Tilmann P. Gangloff, Diplom-Journalist und regelmäßiges Mitglied der Jury für den Grimme-Preis, schreibt freiberuflich unter anderem für das Portal evangelisch.de täglich TV-Tipps und setzt sich auch für "epd medien" mit dem Fernsehen auseinander. Auszeichnung: 2023 Bert-Donnepp-Preis - Deutscher Preis für Medienpublizistik (des Vereins der Freunde des Adolf-Grimme-Preises).
Natürlich darf es nicht zur Operation kommen, schließlich soll der Film ja die wenig überraschende Botschaft vermitteln, dass wahre Schönheit von innen komme. Wie bei allen Geschichten dieser Art bestand Brées Herausforderung darin, diese Lebensweisheit nicht wie ein Trostpflaster für all’ jene erscheinen zu lassen, mit denen es das Schicksal weniger gut gemeint hat als mit den Frauen und Männern auf den Titelseiten. Deshalb darf Stellas Demontage auch nicht zu weit gehen. Außerdem muss ihr Sinneswandel plausibel und nachvollziehbar sein. Zu diesem Zweck bedient sich Brée eines Kunstgriffs, der zwar nicht neu ist, aber funktioniert: Stella hat plötzlich ein unfreiwillig offenes Ohr für ihre Mitmenschen; sie kann jeden Gedanken hören, der in ihrer Umgebung gedacht wird, und was sie da mitbekommt, ist wie zu erwarten wenig schmeichelhaft.
Diese Gabe, die sich umgehend als Fluch erweist, ist ein wenig umständlich eingefädelt und das Ergebnis zweier schmerzhafter Unfälle in Kombination mit einer Überdosis Schmerz- und Narkosemittel, aber letztlich geht es ohnehin nur um den Effekt. Zunächst geben die Gedanken der Anderen Stella selbst nur wenig zu denken, auch wenn sie natürlich bestürzt ist. Verblüffend ist allein die Erkenntnis, dass sich im Kopf ihrer püppchenhaften Tochter gar nichts tut. Fiona (Henriette Richter-Röhl) führt exakt jenes Leben, das Stella in ihren Büchern propagiert, mit allen Vor- und Nachteilen: Ehemann Hubert (Lasse Myhr) bringt viel Geld ins Haus, das wie eine Kopie von Stellas luxuriösem Eigenheim wirkt, aber die Ehe ist längst am Ende, wie die Mutter auch ohne ihre neue Fähigkeit schon längst hätte bemerken müssen.

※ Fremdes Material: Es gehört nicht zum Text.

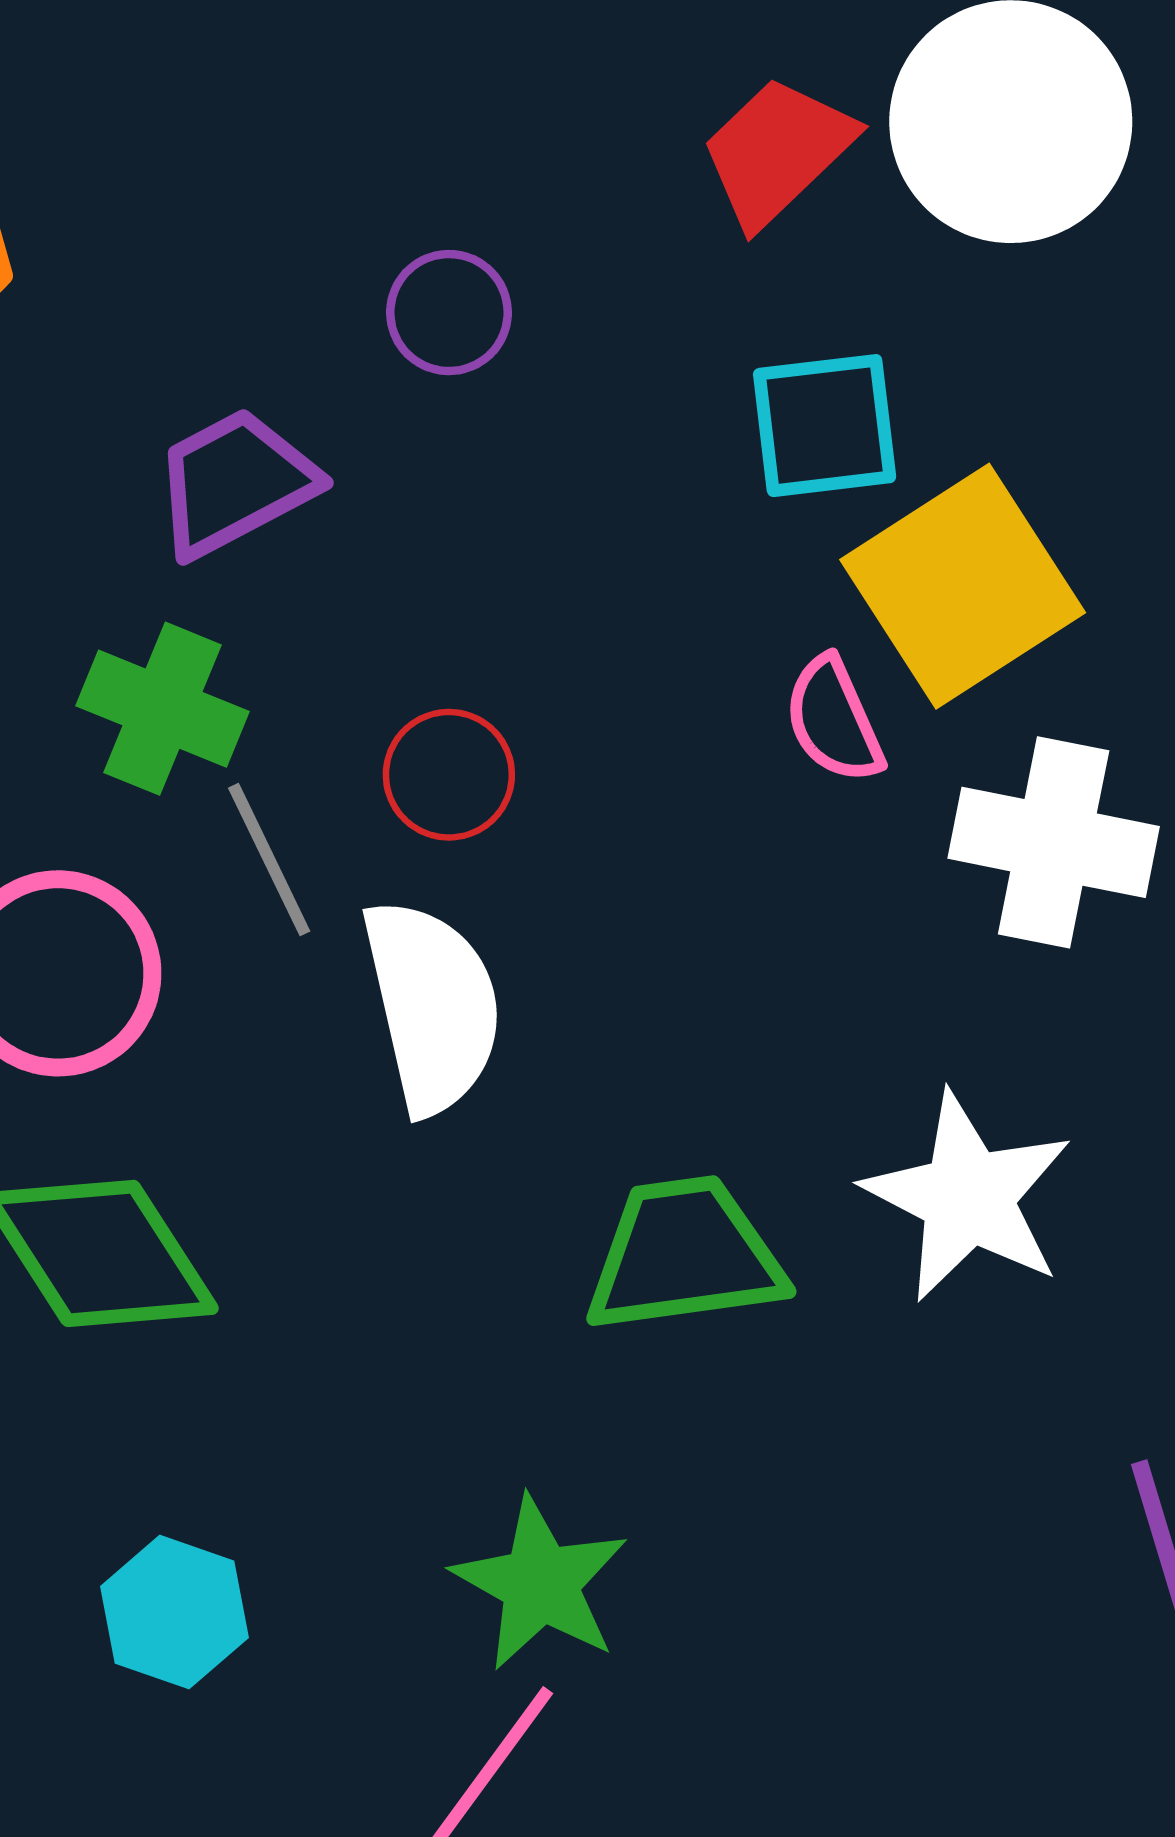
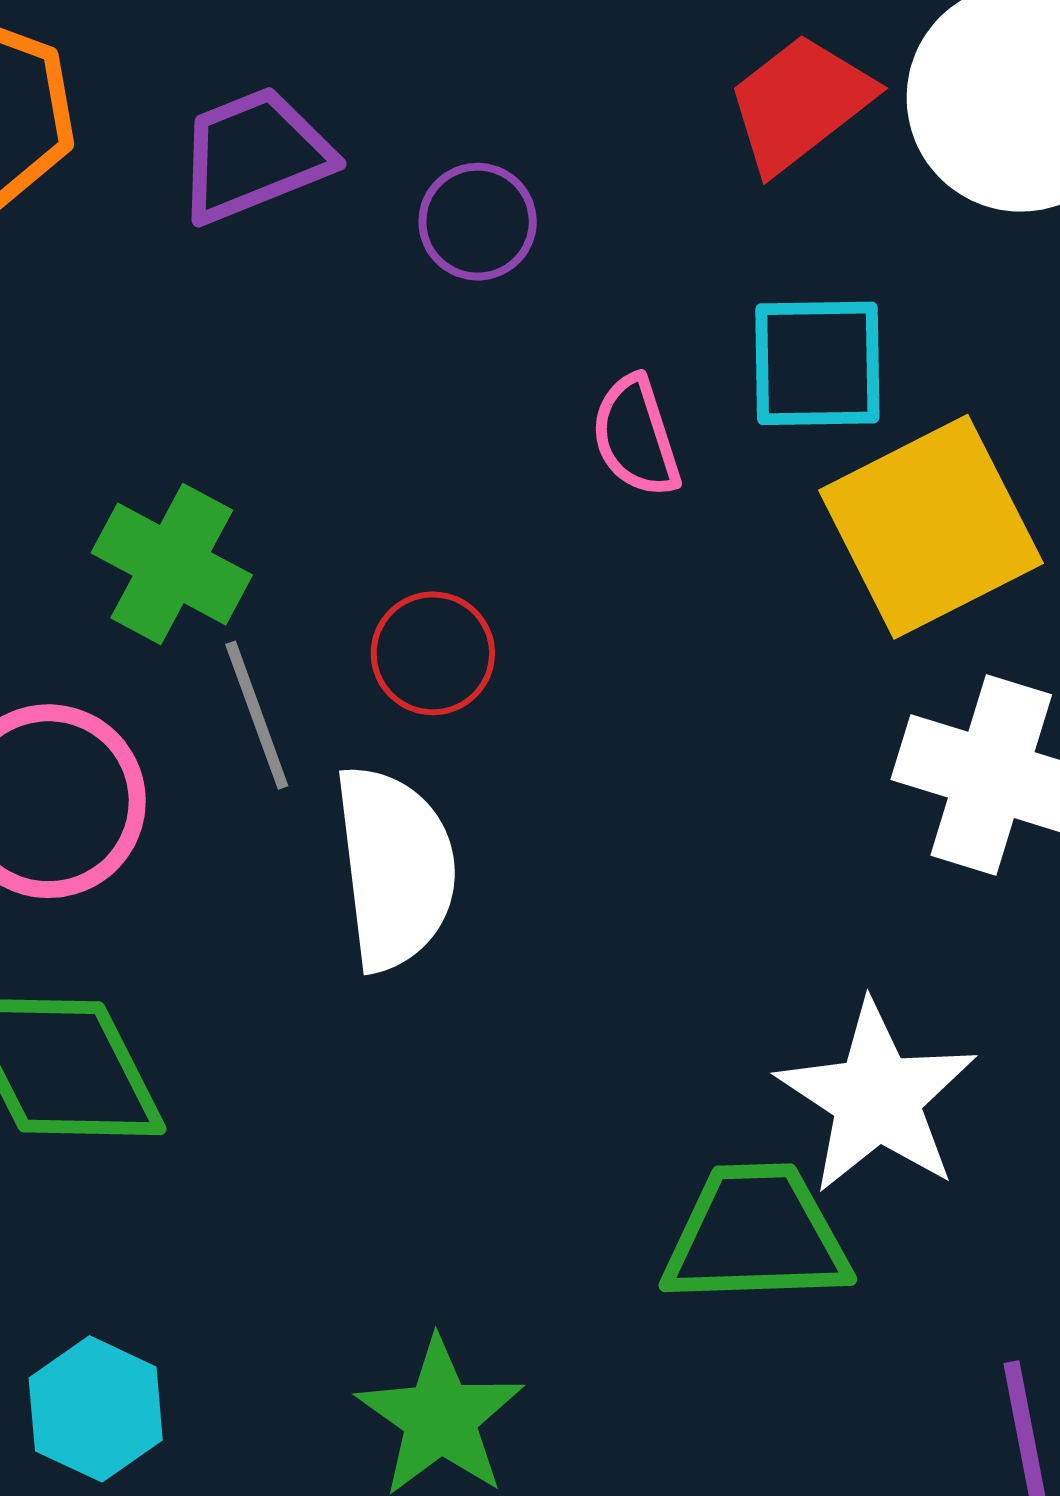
purple trapezoid: (235, 483) -> (254, 155), moved
pink semicircle: (834, 720) -> (636, 437), moved
green trapezoid: (685, 1255) -> (756, 1235), moved

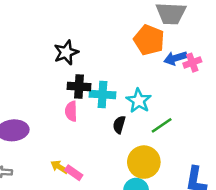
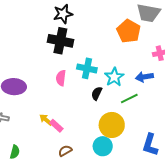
black star: (66, 52) -> (63, 14), moved
blue arrow: (175, 58) -> (144, 77), moved
black cross: (79, 87) -> (60, 41), moved, size x1.4

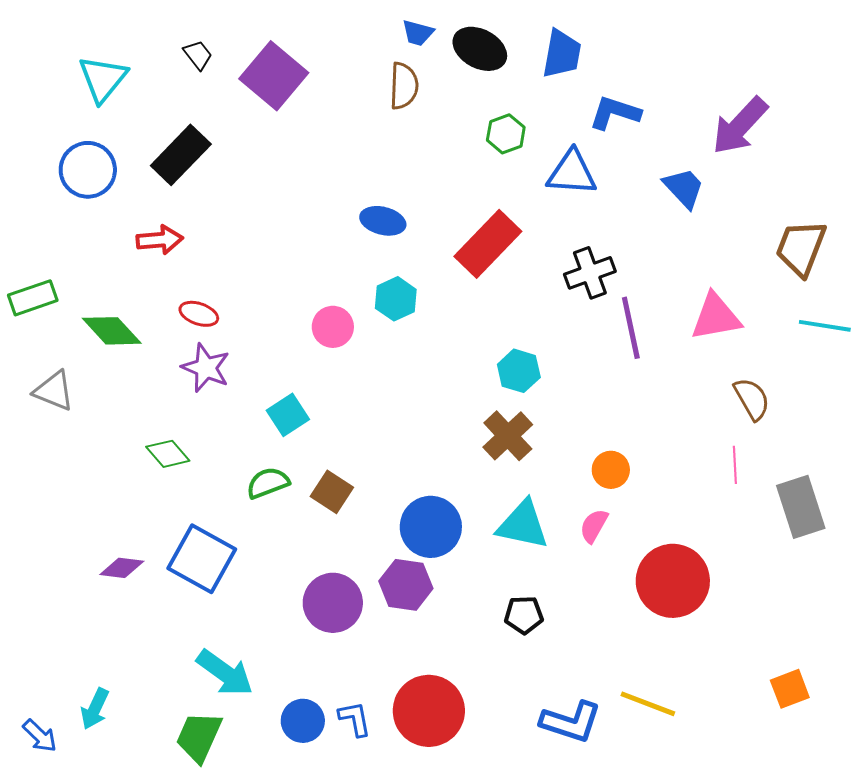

Die jüngere Tochter, Johanna, ist dagegen in jeder Hinsicht das Gegenteil. Ihre Verbalpfeile triefen nur so von Sarkasmus und treffen jedes Mal ins Schwarze. Olga von Luckwald trägt ihre Dialoge ausgesprochen trocken vor, was die Wirkung noch verstärkt. Im Grunde erzählt „Faltenfrei“ die Geschichte einer Heldinnenreise, wenn auch nach innen; als Mentorin fungiert in diesem Fall eine Ärztin (Sibylle Canonica), die Stella den Weg in ein neues Leben weist.
Und so wäre der Film eine rundum gelungene Tragikomödie, wenn Brée (oder wer auch immer) nicht auf die Idee gekommen wäre, den Fluss der Handlung mehrfach zu stoppen, damit die Hauptpersonen die Ereignisse wie bei einer Kochshow kommentieren können. Das ist komplett überflüssig, zumal die Mitglieder des Ensembles nichts mitzuteilen haben, was sich nicht auch aus der Handlung ergäbe. Aber die darstellerischen Leistungen sind ausnahmslos vorzüglich, die Musik ist temporeich, die Schauplätze sind angemessen mondän, und Szenenbildnerin Maike Althoff hatte bestimmt großen Spaß an der neureich-geschmacklosen Einrichtung der Häuser von Stella und Fiona. Die Inszenierung besorgte Dirk Kummer („Warten auf’n Bus“), der seit seinem Regie-Comeback mit „Zuckersand“ (Grimme-Preis 2018) auf konstant hohem Niveau arbeitet; zuletzt hat die ARD sein Vater-Sohn-Drama „12 Tage Sommer“ ausgestrahlt.